PCAOB Chairman Doty’s remarks on the deal as a “step in the right direction” indicated that it is still part of an ongoing negotiation process. And with the prospect of deregistering auditing firms still on the table for now, it appears the PCAOB may continue to push for more concessions.
Chinese regulators have revealed little insight into their reasoning on the agreement, making it unclear how they may approach further negotiations. From the outside, it appears unlikely they’ll allow allow access beyond financial documents given China’s hazy state-secrecy laws,.
For now, China and Chinese companies look like the winner in the drawn-out dispute, despite the bargaining power held by the PCAOB. The world’s biggest securities market will remain open to the country’s firms. The Chinese government has conceded little for that access.

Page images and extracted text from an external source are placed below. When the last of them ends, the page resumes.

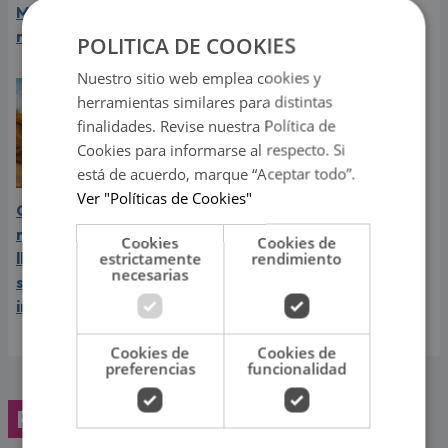
Mike Bahía desata
favorito y sorprendió a
rumores
sus seguidores
POLITICA DE COOKIES
Nuestro sitio web emplea cookies y
herramientas similares para distintas
finalidades. Revise nuestra Política de
Cookies para informarse al respecto. Si
está de acuerdo, marque “Aceptar todo”.
Ver "Políticas de Cookies"
Carín León vive el mejor
momento de su carrera y
Cookies
Cookies de
llega a Lima en el año de
estrictamente
rendimiento
necesarias
su consagración
internacional
Cookies de
Cookies de
preferencias
funcionalidad
Programación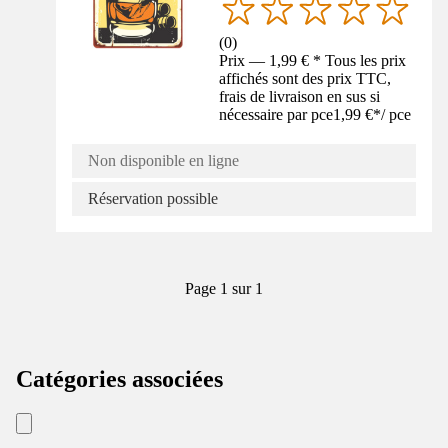
(
0
)
Prix — 1,99 € * Tous les prix
affichés sont des prix TTC,
frais de livraison en sus si
nécessaire par pce
1,99 €
*
/
pce
Non disponible en ligne
Réservation possible
Page 1 sur 1
Catégories associées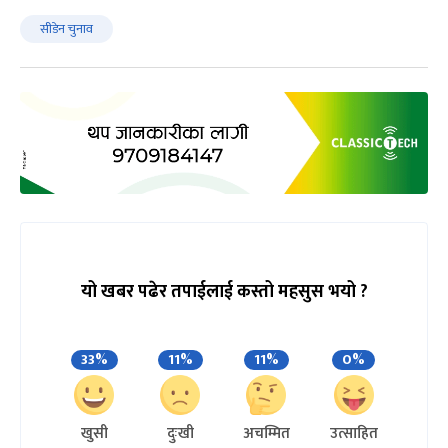
सीडेन चुनाव
यो खबर पढेर तपाईलाई कस्तो महसुस भयो ?
33%
11%
11%
0%
खुसी
दुःखी
अचम्मित
उत्साहित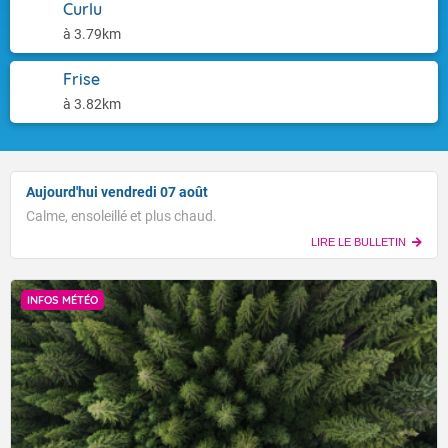
Curlu
à 3.79km
Frise
à 3.82km
Aujourd'hui vendredi 07 août
Calme, ensoleillé et plus chaud.
LIRE LE BULLETIN
INFOS MÉTÉO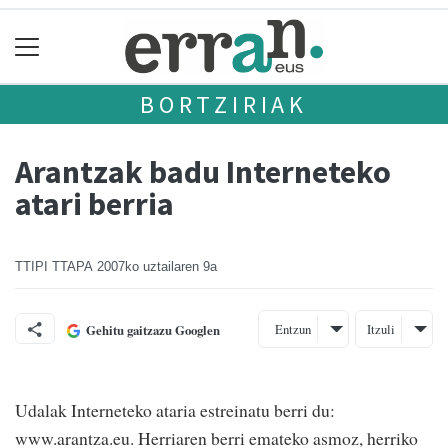
BORTZIRIAK
Arantzak badu Interneteko
atari berria
TTIPI TTAPA
2007ko uztailaren 9a
Entzun
Itzuli
Gehitu gaitzazu Googlen
Udalak Interneteko ataria estreinatu berri du:
www.arantza.eu. Herriaren berri emateko asmoz, herriko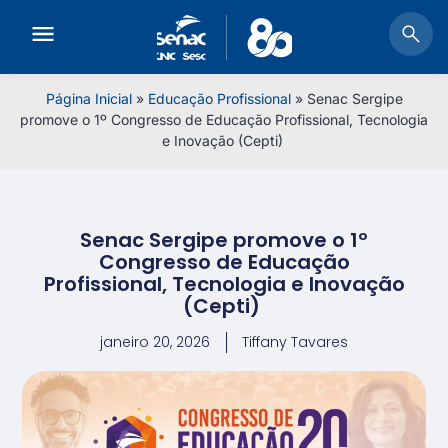
Página Inicial
»
Educação Profissional
»
Senac Sergipe
promove o 1º Congresso de Educação Profissional, Tecnologia
e Inovação (Cepti)
Senac Sergipe promove o 1º
Congresso de Educação
Profissional, Tecnologia e Inovação
(Cepti)
janeiro 20, 2026
Tiffany Tavares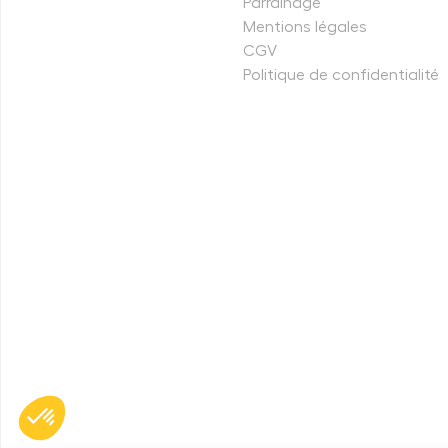
Parrainage
Mentions légales
CGV
Politique de confidentialité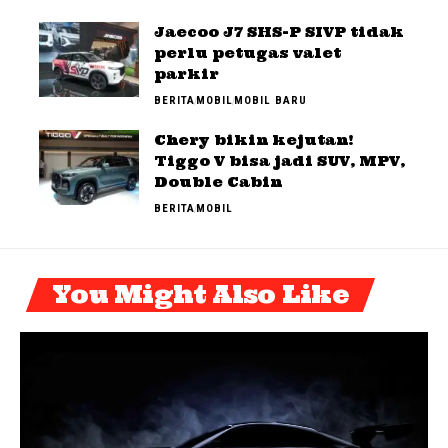
Jaecoo J7 SHS-P SIVP tidak
perlu petugas valet
parkir
BERITA
MOBIL
MOBIL BARU
Chery bikin kejutan!
Tiggo V bisa jadi SUV, MPV,
Double Cabin
BERITA
MOBIL
You Might Also Like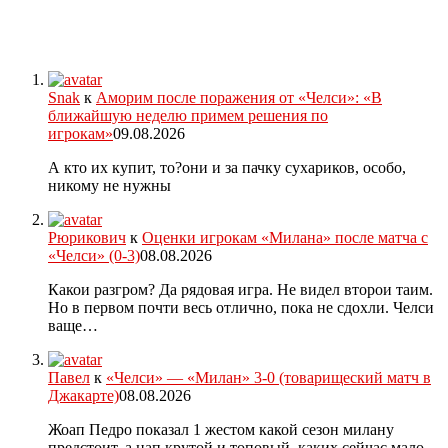
Snak
к
Аморим после поражения от «Челси»: «В
ближайшую неделю примем решения по
игрокам»
09.08.2026
А кто их купит, то?они и за пачку сухариков, особо,
никому не нужны
Рюрикович
к
Оценки игрокам «Милана» после матча с
«Челси» (0-3)
08.08.2026
Какои разгром? Да рядовая игра. Не видел второи таим.
Но в первом почти весь отлично, пока не сдохли. Челси
ваще…
Павел
к
«Челси» — «Милан» 3-0 (товарищеский матч в
Джакарте)
08.08.2026
Жоап Педро показал 1 жестом какой сезон милану
предстоит, а нап крутой и топовый, каких сейчас мало,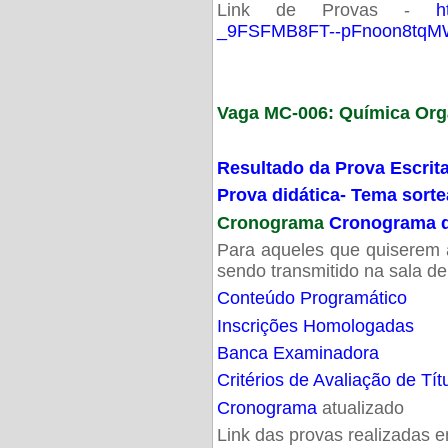
Link de Provas -
h
_9FSFMB8FT--pFnoon8tqMW
Vaga MC-006: Química Org
Resultado da Prova Escrit
Prova didática- Tema sort
Cronograma
Cronograma d
Para aqueles que quiserem a
sendo transmitido na sala d
Conteúdo Programático
Inscrições Homologadas
Banca Examinadora
Critérios de Avaliação de Tít
Cronograma
atualizado
Link das provas realizadas 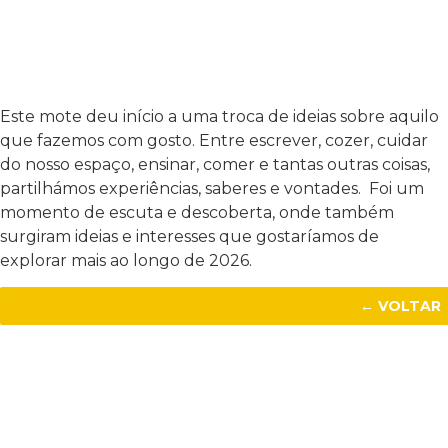
Este mote deu início a uma troca de ideias sobre aquilo
que fazemos com gosto. Entre escrever, cozer, cuidar
do nosso espaço, ensinar, comer e tantas outras coisas,
partilhámos experiências, saberes e vontades. Foi um
momento de escuta e descoberta, onde também
surgiram ideias e interesses que gostaríamos de
explorar mais ao longo de 2026.
← VOLTAR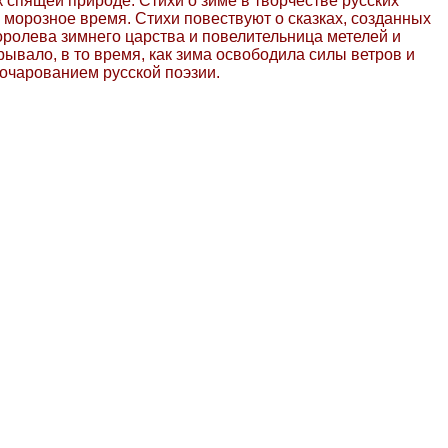
к спящей природе. Стихи о зиме в творчестве русских
 морозное время. Стихи повествуют о сказках, созданных
оролева зимнего царства и повелительница метелей и
рывало, в то время, как зима освободила силы ветров и
 очарованием русской поэзии.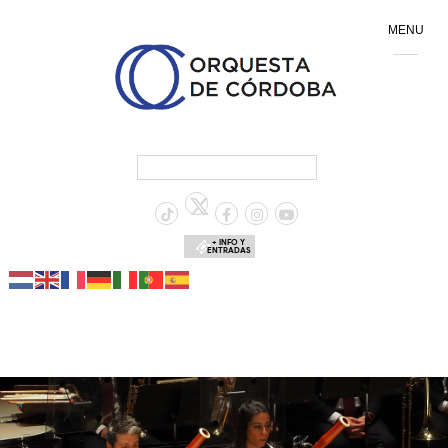
MENU
+ INFO Y
ENTRADAS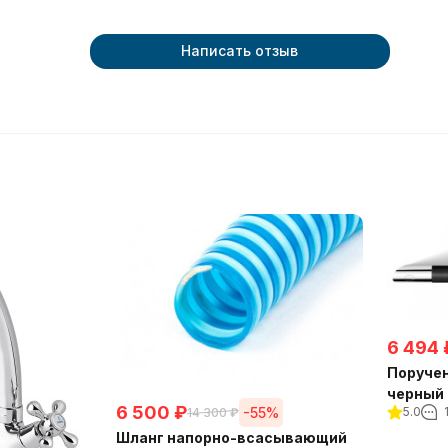
Написать отзыв
6 494
Поручен
черный 
6 500
₽
-55%
5.0
14 300
₽
Шланг напорно-всасывающий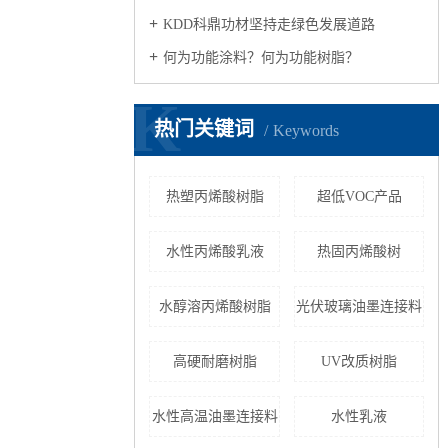
KDD科鼎功材坚持走绿色发展道路
何为功能涂料？何为功能树脂？
K
热门关键词
Keywords
热塑丙烯酸树脂
超低VOC产品
水性丙烯酸乳液
热固丙烯酸树
水醇溶丙烯酸树脂
光伏玻璃油墨连接料
高硬耐磨树脂
UV改质树脂
水性高温油墨连接料
水性乳液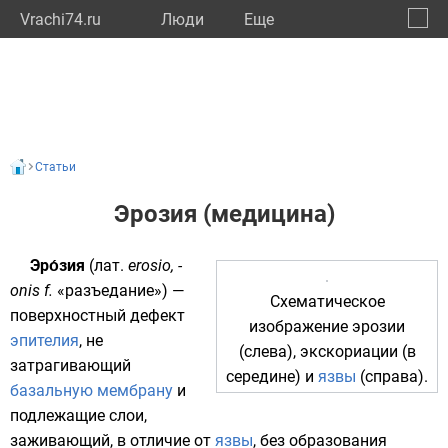
Vrachi74.ru
Люди
Eще
🔔
Челяб
🔍
Статьи
Эрозия (медицина)
Эро́зия
(
лат.
erosio
, -
onis
f.
«разъедание») —
Схематическое
поверхностный дефект
изображение эрозии
эпителия
, не
(слева), экскориации (в
затрагивающий
середине) и
язвы
(справа).
базальную мембрану
и
подлежащие слои,
заживающий, в отличие от
язвы
, без образования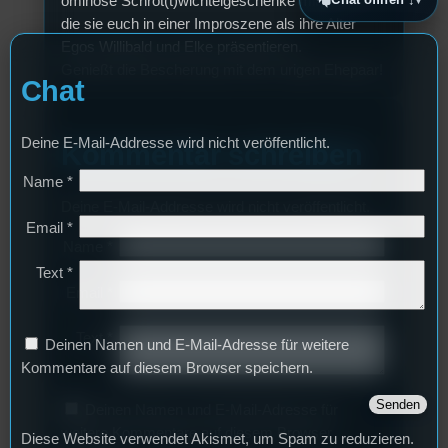
ominöse Schrot(t)wichtelgeschenke mitgebracht,
die sie euch in einer Improszene als ihre Alter
Egos Willibald und Elke präsentieren.
Genießt die Bescherung mit dem urigen Ehepaar!
Chat
Deine E-Mail-Addresse wird nicht veröffentlicht.
Kommentar schreiben
Name
*
Deine E-Mail-Addresse wird nicht veröffentlicht.
Email
*
Name
*
Text
*
Email
*
Text
*
Deinen Namen und E-Mail-Adresse für weitere
Kommentare auf diesem Browser speichern.
Deinen Namen und E-Mail-Adresse für
weitere Kommentare auf diesem Browser
Diese Website verwendet Akismet, um Spam zu reduzieren.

US investors on the other hand will see few benefits. Only after shareholders have been cheated by Chinese firms will regulators be able to review financials under the new deal.
The PCAOB may no longer feel the heat from investors as they’ve been able to show some sign of progress in the matter. But it must continue to request greater access to information and maintain the threat of de-registration for failure to comply. If the deal gives way to another six months of silence, it will make the board appear weak and US markets increasingly unsafe.